**The task**
Pick out every row below that contains the word "maximum", and copy each of those rows in full.

━━ Listed entries

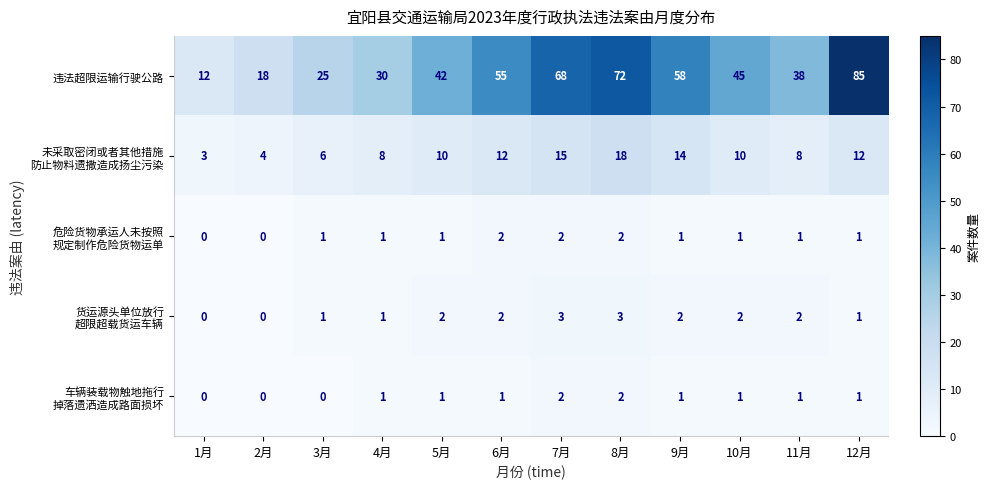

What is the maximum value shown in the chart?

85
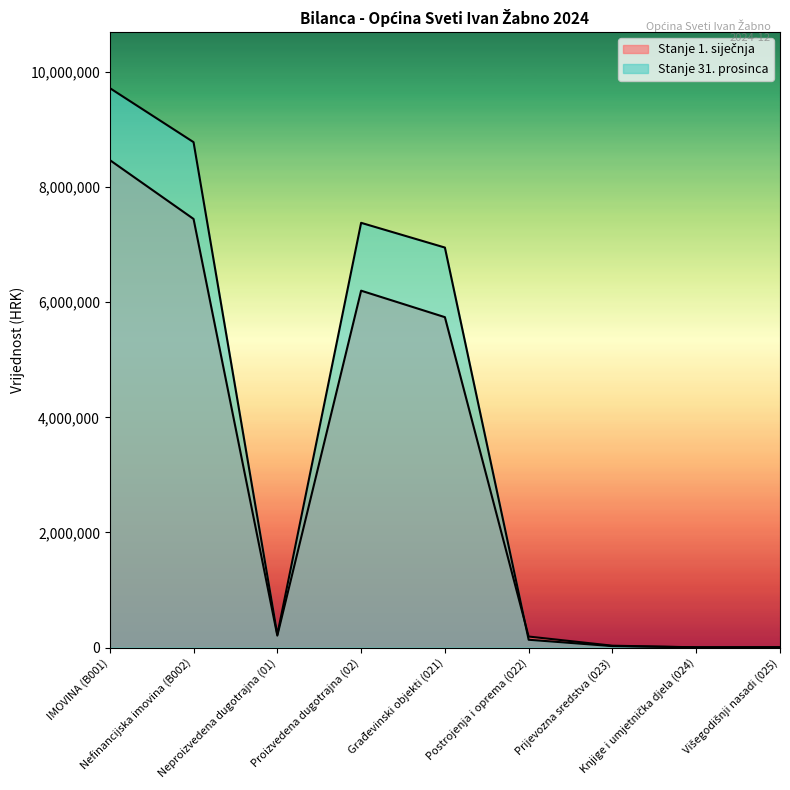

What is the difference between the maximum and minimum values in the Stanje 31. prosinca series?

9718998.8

━━━━
━━ Listed entries

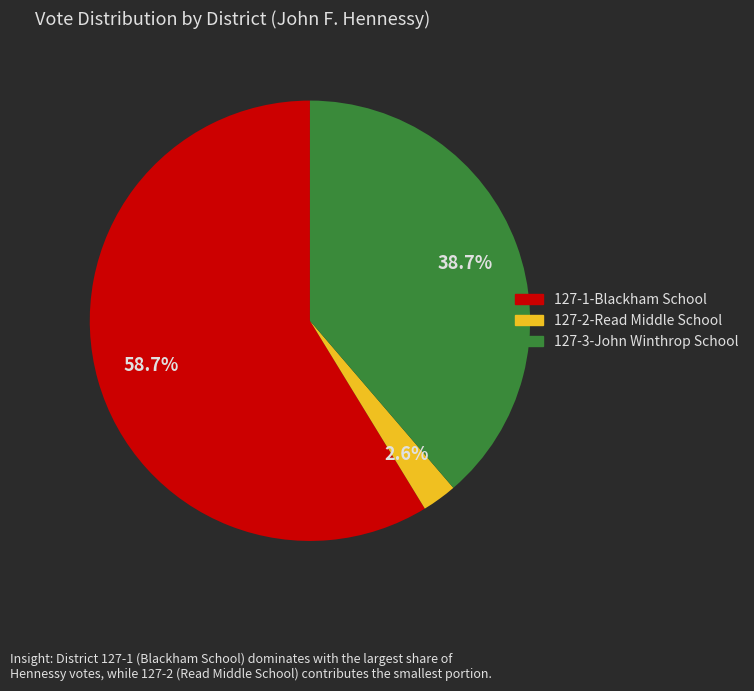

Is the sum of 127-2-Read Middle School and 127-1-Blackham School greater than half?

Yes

━━━━

**Task response**
What is the maximum value shown in the chart?
What is the difference between the maximum and minimum values in the Stanje 31. prosinca series?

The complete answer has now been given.